Правда, она привыкла, что в ее дом приходили ради мужа, а ее делом (она была детским врачом) интересовались лишь тогда, когда она была нужна (то есть когда милые детки болели), но это всегда были хорошо воспитанные люди, старавшиеся скрасить ей второстепенную роль тем, что время от времени заставляли мужа отвлечься от профессиональной тематики, поболтать о том о сем, наводили разговор на общие медицинские темы, чтобы дать ей возможность вставить слово, или по крайней мере пытались флиртовать, хвалили придуманное ею (хотя и не ею сшитое) платье или отмечали ее моложавую стройность. А для этого Пётча она, казалось, вообще не существует как самостоятельная личность. Если он, живописуя исторические детали, смотрел на нее своими глубоко сидящими глазами, он смотрел так же, как и на ее мужа. В этих глазах она была не красивой женщиной едва ли старше самого Пётча, а всего лишь супругой или придатком (в гневе это выражение показалось ей особенно метким) профессора. Пётч считал само собой разумеющимся, что она обладает такими же знаниями и одержима такими же интересами, и он был настолько нечуток, что не заметил, как быстро в ней пробудился рефлекс, выработанный осточертевшими ей шведеновскими проблемами: простого упоминания имени историка было достаточно, чтобы вызвать у нее неодолимую зевоту, которую никаким напряжением воли нельзя было подавить.
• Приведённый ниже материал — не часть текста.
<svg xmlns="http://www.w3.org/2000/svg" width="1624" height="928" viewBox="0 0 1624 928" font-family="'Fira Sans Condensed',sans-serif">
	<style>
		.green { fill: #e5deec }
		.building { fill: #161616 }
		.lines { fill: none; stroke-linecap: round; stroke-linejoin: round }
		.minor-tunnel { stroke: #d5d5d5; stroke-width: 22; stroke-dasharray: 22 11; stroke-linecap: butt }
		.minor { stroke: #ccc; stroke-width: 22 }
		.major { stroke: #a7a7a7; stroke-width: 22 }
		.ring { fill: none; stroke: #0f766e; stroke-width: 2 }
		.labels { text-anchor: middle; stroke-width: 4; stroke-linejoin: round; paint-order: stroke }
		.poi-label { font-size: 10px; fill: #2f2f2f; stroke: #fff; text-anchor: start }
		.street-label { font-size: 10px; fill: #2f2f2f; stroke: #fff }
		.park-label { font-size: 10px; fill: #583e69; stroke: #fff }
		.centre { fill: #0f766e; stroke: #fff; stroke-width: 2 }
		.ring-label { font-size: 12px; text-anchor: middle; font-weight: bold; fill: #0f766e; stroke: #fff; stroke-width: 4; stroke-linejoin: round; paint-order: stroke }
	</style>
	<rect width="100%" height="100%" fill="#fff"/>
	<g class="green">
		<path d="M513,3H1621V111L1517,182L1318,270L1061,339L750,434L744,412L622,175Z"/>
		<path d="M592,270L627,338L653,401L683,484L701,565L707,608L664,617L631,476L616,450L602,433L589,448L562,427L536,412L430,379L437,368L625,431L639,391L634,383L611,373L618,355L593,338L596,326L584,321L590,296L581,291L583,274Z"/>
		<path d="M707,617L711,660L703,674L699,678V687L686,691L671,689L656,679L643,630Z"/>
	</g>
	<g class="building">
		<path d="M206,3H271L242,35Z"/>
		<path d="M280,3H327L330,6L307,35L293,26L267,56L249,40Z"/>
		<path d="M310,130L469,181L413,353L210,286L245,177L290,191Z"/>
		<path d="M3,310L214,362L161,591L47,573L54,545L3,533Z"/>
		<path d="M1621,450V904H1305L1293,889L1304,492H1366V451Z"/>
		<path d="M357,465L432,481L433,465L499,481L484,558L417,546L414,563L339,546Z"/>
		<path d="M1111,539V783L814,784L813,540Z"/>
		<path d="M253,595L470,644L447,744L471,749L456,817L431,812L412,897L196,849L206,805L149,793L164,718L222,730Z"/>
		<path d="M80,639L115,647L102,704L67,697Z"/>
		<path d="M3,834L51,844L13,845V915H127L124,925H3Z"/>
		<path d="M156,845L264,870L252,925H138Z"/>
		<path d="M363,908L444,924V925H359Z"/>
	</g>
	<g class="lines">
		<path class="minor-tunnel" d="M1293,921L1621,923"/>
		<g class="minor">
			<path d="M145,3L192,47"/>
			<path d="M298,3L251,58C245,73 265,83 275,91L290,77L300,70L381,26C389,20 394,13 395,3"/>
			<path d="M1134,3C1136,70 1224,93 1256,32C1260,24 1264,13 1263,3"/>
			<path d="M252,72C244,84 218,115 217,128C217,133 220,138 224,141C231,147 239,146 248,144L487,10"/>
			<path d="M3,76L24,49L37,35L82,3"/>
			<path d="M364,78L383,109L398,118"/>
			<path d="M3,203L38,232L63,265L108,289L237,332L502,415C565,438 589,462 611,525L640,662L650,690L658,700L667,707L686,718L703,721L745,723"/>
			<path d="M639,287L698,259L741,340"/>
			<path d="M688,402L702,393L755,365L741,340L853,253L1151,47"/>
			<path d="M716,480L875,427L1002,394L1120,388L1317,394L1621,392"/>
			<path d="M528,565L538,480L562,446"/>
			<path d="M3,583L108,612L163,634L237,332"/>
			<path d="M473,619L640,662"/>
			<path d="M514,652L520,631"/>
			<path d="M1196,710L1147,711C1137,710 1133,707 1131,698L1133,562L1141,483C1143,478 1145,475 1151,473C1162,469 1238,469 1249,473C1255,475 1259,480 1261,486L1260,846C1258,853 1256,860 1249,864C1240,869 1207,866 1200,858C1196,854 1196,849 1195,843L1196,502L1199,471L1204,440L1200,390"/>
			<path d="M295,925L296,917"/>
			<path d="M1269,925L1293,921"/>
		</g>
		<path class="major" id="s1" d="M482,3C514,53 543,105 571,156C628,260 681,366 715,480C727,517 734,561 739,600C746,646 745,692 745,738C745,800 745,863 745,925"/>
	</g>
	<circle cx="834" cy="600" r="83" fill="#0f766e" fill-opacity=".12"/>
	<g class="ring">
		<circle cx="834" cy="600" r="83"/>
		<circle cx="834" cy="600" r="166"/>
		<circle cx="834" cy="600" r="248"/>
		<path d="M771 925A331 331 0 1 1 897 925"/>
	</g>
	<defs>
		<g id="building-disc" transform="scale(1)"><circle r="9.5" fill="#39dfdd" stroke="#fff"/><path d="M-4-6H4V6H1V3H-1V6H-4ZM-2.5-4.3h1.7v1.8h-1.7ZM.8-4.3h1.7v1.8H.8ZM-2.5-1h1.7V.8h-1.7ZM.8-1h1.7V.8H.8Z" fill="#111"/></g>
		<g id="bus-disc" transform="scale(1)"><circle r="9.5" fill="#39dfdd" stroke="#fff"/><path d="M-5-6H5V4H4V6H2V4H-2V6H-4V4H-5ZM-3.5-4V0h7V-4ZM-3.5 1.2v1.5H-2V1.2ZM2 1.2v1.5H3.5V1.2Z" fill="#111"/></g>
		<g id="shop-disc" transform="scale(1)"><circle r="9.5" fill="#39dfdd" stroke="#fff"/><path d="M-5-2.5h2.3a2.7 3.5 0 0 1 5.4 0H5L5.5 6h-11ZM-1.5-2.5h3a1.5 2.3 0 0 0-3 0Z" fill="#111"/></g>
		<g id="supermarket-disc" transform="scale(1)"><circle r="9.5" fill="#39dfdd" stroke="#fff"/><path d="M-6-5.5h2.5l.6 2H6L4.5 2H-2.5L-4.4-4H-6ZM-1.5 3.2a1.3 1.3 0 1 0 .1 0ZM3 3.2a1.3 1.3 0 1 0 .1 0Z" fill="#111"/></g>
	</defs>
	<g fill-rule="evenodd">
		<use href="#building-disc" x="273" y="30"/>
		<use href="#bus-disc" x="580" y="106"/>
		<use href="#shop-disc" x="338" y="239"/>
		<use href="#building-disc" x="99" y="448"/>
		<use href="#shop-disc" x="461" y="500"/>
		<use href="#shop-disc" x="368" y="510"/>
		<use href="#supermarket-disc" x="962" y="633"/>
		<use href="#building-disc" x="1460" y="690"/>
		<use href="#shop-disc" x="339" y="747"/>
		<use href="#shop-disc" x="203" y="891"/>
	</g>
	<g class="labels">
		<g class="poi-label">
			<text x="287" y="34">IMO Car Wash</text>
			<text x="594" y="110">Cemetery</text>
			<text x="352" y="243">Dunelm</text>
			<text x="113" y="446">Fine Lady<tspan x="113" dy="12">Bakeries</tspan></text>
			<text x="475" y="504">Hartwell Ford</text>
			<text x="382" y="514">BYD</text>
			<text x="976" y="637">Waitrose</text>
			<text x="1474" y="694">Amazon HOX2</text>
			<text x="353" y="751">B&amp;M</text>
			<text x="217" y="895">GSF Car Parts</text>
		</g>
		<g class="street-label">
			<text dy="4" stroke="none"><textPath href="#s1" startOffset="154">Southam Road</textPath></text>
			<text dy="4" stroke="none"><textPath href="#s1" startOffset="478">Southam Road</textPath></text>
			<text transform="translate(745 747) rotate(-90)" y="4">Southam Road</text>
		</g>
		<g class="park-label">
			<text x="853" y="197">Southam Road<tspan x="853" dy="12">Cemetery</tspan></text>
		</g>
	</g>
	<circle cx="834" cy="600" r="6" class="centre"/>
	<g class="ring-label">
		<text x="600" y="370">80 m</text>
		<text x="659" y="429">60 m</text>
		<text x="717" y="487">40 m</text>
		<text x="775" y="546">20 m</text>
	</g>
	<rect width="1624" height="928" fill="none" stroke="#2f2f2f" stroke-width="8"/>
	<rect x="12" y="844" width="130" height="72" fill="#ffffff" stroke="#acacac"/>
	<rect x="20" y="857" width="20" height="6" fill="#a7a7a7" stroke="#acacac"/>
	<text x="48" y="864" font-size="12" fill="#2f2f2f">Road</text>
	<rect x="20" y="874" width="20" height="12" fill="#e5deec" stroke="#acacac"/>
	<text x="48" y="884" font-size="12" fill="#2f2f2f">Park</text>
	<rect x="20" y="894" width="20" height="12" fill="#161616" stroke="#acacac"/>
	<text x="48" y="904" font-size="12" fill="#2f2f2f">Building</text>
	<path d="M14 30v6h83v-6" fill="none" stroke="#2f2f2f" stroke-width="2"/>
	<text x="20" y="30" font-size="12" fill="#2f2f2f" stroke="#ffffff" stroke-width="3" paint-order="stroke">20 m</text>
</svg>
Не обратил Пётч внимания и на неоднократные поглядывания на часы. Ее непрерывное молчание лишь подстегивало его непрерывное словоизвержение. Только ее решительное «нет» в ответ на предложение осмотреть замок заставило его умолкнуть, причем так внезапно, что она пожалела о своей грубости. Поэтому, прощаясь, она излишне долго распространялась по поводу того, что для ее мужа (не для нее) их встреча много значит.
Когда Пётч снова стоял под равномерно падающим дождем, Менцель еще раз открыл дверцу и ошарашил его вопросом: где он собирается напечатать свои изыскания?
Графически наиболее выразительной передачей реакции Пётча были бы три строчки вопросительных знаков. Ибо он не знал, что ответить, он даже не смог сказать, что еще не думал об этом.
Менцель же в свою очередь не смог верно истолковать это молчание. Он счел это тактикой, внушающей уважение.
— Мы еще поговорим об этом. Когда вы приедете?